È tante cose, Neil Young: ambientalista, distopico, nichilista, rocker. Oggi compie 72 anni, e qui sotto trovate alcuni dei momenti più iconici della sua carriera, attraverso gli album: gli inizi da poeta della frontiera, la trilogia oscura, la tragedia della droga, le sperimentazioni tecnologiche degli anni ’80 e la rinnovata passione politica.

Il cantautore della frontiera

Harvest è sicuramente il disco più riconoscibile della discografia di Young, il suo “classico” e la consacrazione nell’olimpo della musica mondiale. È un disco delicato e rurale, che nasconde al suo interno i contorni delle sue composizioni più spettrali, una su tutte la tragica Needle And The Damage Done.

Il rapporto con la droga

Dopo la morte per overdose del roadie Bruce Barry e di Danny Whitten dei Crazy Horse, Neil Young scrive i suoi dischi più oscuri. Il primo è l’ingannevole On the Beach, che si apre con la spensierata Walk On per poi sprofondare negli otto minuti angoscianti di Ambulance Blues. Un anno dopo esce Tonight’s the Night, il suo capolavoro: un atto d’accusa verso un’epoca intera e racconto autodistruttivo della fine dei sogni del rock. «Tonight’s the Night è un disco sull’overdose. Parla della vita, della droga e della morte», ha detto nella sua prima vera intervista per Rolling Stone, nel 1975. «L’abbiamo registrato per riempire un vuoto».

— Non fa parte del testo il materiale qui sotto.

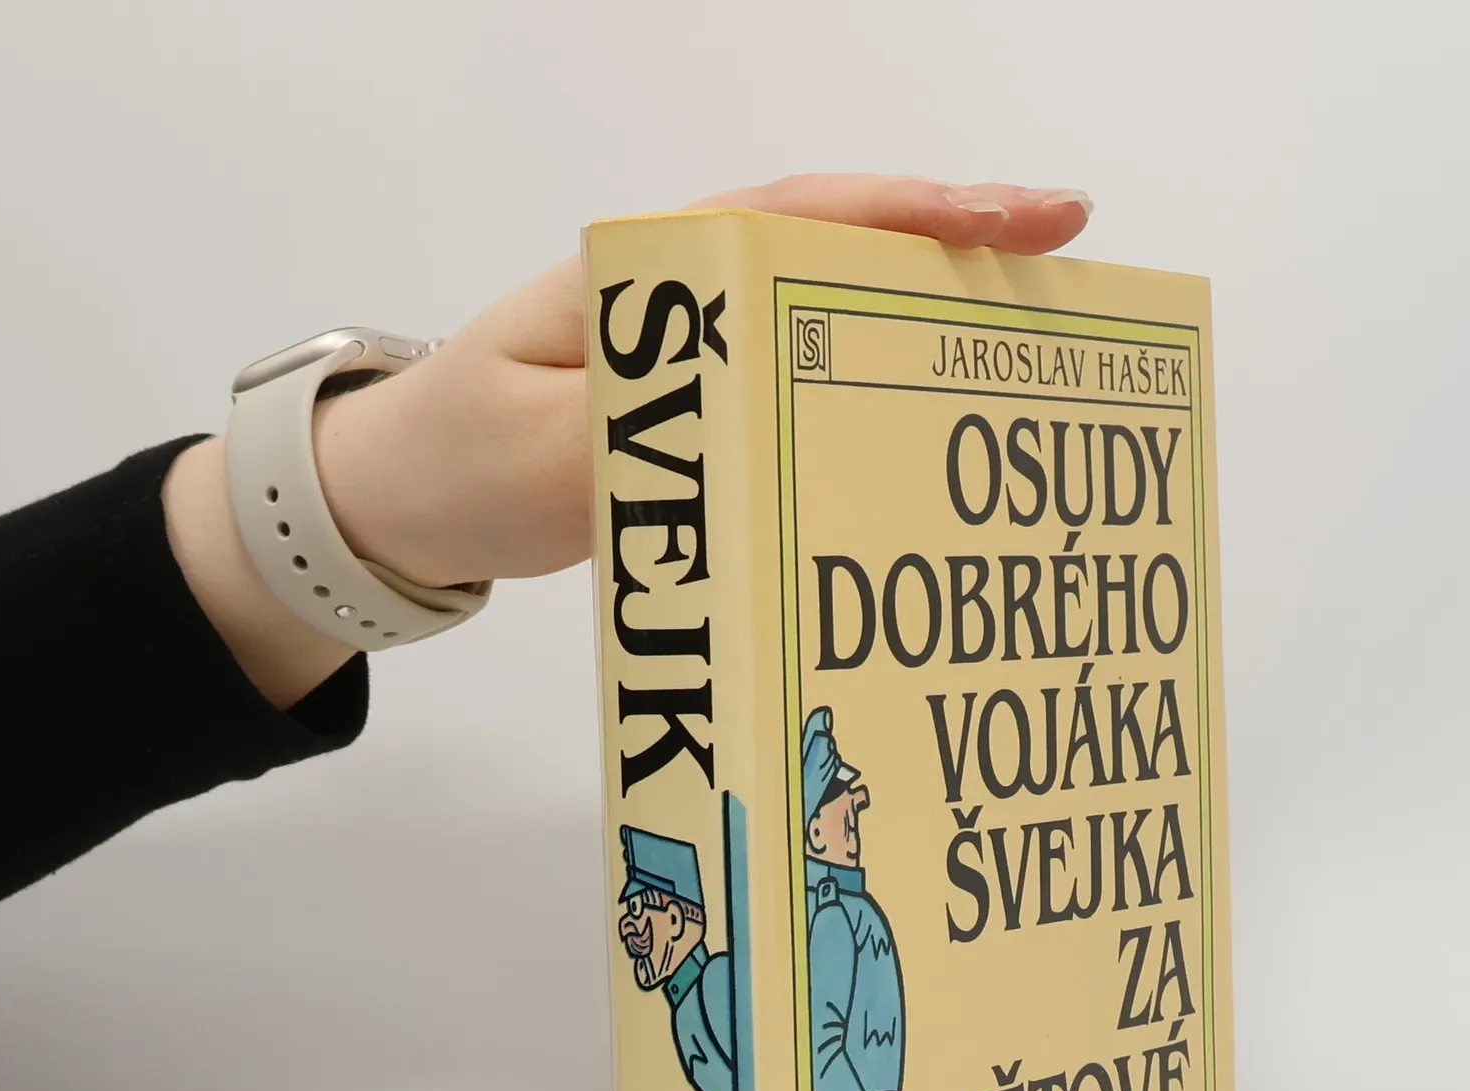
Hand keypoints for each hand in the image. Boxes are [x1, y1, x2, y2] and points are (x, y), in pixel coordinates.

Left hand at [314, 175, 1092, 590]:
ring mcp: (702, 350)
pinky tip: (934, 426)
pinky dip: (877, 394)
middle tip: (1070, 273)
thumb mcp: (538, 459)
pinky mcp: (705, 408)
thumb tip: (754, 442)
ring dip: (929, 321)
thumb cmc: (458, 457)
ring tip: (1031, 344)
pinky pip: (807, 383)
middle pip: (845, 251)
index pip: (805, 218)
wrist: (399, 498)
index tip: (1026, 214)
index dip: (921, 213)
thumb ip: (641, 445)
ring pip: (836, 315)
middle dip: (959, 253)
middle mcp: (691, 298)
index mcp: (654, 277)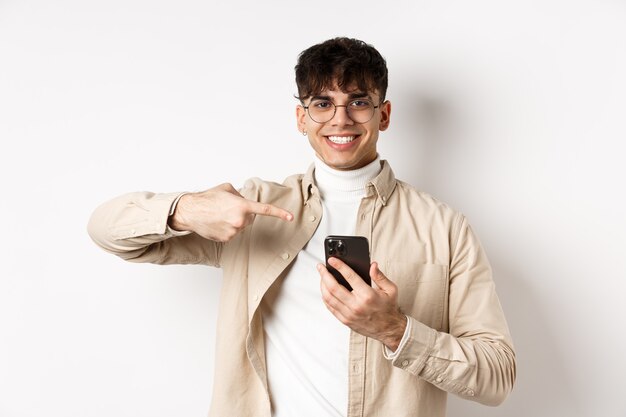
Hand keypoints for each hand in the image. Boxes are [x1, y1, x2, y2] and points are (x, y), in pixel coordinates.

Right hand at [169, 183, 292, 241]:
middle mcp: (240, 220)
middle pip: (250, 218)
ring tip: (219, 215)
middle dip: (243, 213)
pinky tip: (217, 223)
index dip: (279, 213)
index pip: (264, 210)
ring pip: (241, 226)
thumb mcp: (227, 189)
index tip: (290, 217)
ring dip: (234, 221)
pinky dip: (227, 228)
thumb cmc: (207, 198)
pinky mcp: (227, 239)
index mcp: (242, 206)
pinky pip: (233, 233)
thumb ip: (241, 195)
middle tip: (227, 208)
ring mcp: (234, 231)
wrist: (190, 212)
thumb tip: (245, 201)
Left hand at [318, 258, 407, 350]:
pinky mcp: (345, 320)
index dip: (339, 266)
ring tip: (322, 277)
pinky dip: (325, 297)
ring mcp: (349, 314)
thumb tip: (372, 265)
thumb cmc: (389, 308)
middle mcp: (356, 305)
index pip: (350, 277)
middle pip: (334, 287)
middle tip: (321, 267)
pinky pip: (330, 307)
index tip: (332, 260)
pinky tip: (324, 290)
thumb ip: (380, 276)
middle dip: (324, 274)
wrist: (389, 329)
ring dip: (322, 285)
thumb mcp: (390, 289)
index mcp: (368, 295)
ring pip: (329, 298)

L’aggiornamento tecnologico

Gli anni ’80 sono l’occasione per un aggiornamento tecnologico, rappresentato perfettamente da Trans, il suo disco più strano e discusso dai fan. L’elettronica e i filtri vocali applicati alla sua voce danno ai brani una veste sintetica. Ascoltarlo oggi è strano, ma è l’album simbolo delle sperimentazioni di quel decennio, un passaggio affascinante della carriera di Young.

Il padrino del Grunge

Dopo le sperimentazioni degli anni ’80 Young torna in tour con i suoi Crazy Horse e, nel 1991, pubblica il suo disco live più impressionante. Ascoltare Weld con un impianto bello grosso è una prova fisica, una faticaccia. È un album esagerato e rumoroso, che trasforma tutti i pezzi del repertorio in maratone di distorsioni. Recuperatelo.

I passi falsi politici

Neil Young è sempre stato un cantautore politico, ma la sua scrittura funziona soprattutto quando trasforma i temi collettivi in dramma interiore. Forse è per questo che gli episodi più “direttamente politici” della sua discografia sono anche i meno riusciti. Monsanto Years, Fork in the Road e, soprattutto, l’ultimo singolo Children of Destiny, sono pieni di retorica, dimenticabili. Se c’è qualcuno a cui il ritorno della musica politica in america ha fatto male, questo è Neil Young. Ma glieli perdoniamo tutti i dischi sbagliati, perché il canadese è un’anima inquieta e sempre in movimento, e ci sorprenderà ancora.